La nouvelle arme turque qui menace la puissance militaire d'Israël

La nouvelle arme turque qui menace la puissance militaire d'Israël

L'ajout officiel du missile balistique TAYFUN Block-2 à l'inventaire de l'armée turque marque un nouveau tournant dans la géopolitique régionale. Dans un contexte de tensions au Moyen-Orient et en Méditerranée orientale, les capacités de cette nouvelle arme à longue portée et à vitesse hypersonique restructurent la donne régionale entre rivaux historiques et nouveaux fronts ouverts.

Conçu pour le champ de bataille moderne

Son nom signifie « Typhon » en turc et il s'accompagne d'un large éventail d'innovations techniques. Au-delà de sa portée (plus de 500 km) et de sa vitesse (Mach 5 et Mach 6), le TAYFUN Block-2 a été développé sur le principe de la polyvalence dans des scénarios de haute intensité militaire.

Selon le fabricant Rokestan, le système est totalement mobile, ce qui facilite son déploiement rapide et rend difficile sa localisation préventive. De plus, il est conçu pour fonctionner dans toutes les conditions météorologiques, garantissant sa disponibilité 24h/24 et 7j/7. De plus, le grand avantage de l’appareil est son immunité à la guerre électronique (GE). Le missile dispose de systèmes de protection avancés qui protègent sa trajectoire et son guidage contre les interférences ennemies, garantissant ainsi qu'il atteint la cible même lorsqu'il traverse des zones électromagnétiques.

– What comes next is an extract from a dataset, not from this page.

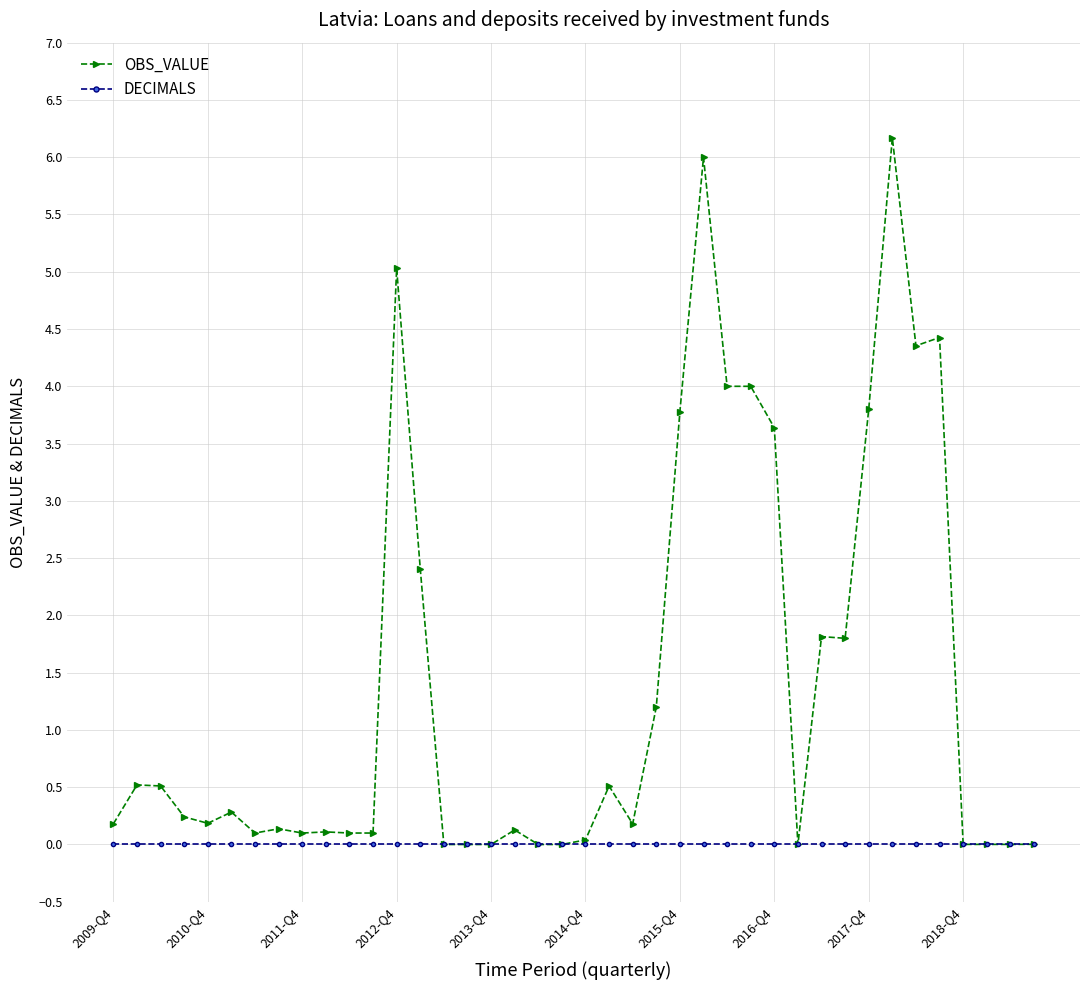

What are all the series names shown in the legend?

OBS_VALUE, DECIMALS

De cette manière, avec des avancées comme celle-ci et la création d’autres missiles comme le Yildirimhan, la Turquie réaffirme sa position au sein du groupe restreint de nations dotées de la capacité autonome de concevoir, produire et intégrer des missiles balistiques de haute technologie.

Le facteur Israël

La livraison du TAYFUN Block-2 intervient au milieu d'un conflit de déclarations entre les gouvernements turc et israélien, déclenché par la récente attaque israélienne dans les eaux internationales contre la flottille mondiale Sumud. Le président turc Recep Tayyip Erdogan a fermement condamné cette action, la qualifiant de « piraterie et de banditisme » contre des citoyens de plus de 40 pays, déclarant qu'Israël est gouverné par une « mentalité fasciste » et confirmant que la Turquie n'abandonnera pas la population de Gaza.

La réponse de Tel-Aviv a été immédiate. Le ministre israélien de la Culture, Miki Zohar, a lancé un avertissement direct à Ankara : « J'espère vraiment que la Turquie ne choisira pas la voie de la guerre avec Israël, (…) Ils sont invités à essayer de nous attaquer. Les Iraniens pensaient la même choseet regardez où ils en sont aujourd'hui ».

La retraite des patriotes grecs

Par ailleurs, la Grèce a annoncé le retrait des systèmes de missiles Patriot qu'elle avait déployés au début de l'année dans la région d'Evros (frontalière avec la Turquie dans les Balkans) et sur l'île de Karpathos, dans le Dodécanèse.

Selon le journal grec À Vima, Le retrait grec interviendrait après l’apaisement des tensions régionales résultant des récentes attaques conjointes des États-Unis et d’Israël contre l’Iran. Cependant, cette décision a désormais atténué l’éventualité d’un front pour la Turquie. Ankara avait vivement protesté contre le déploiement à Karpathos, dénonçant que la militarisation de ladite île violait de manière flagrante les traités internationaux exigeant le statut démilitarisé de certains secteurs de l'est de la mer Égée.

Autonomie militaire turque

Aujourd'hui, le fait que l'armée turque dispose pour la première fois d'un missile balistique à longue portée et de haute précision marque un changement dans l'équilibre militaire dans la région, selon des analystes tels que le Dr Can Kasapoğlu. Alors que la Turquie ne dépend plus de l’approbation des pays tiers occidentaux pour exercer une dissuasion crédible, avec un Moyen-Orient marqué par les séquelles des affrontements entre Israël et l’Iran et une Méditerranée en friction constante, le Bloc-2 TAYFUN semble consolider Ankara comme un acteur lourdement armé à la périphérie de l’Europe et de l’Asie.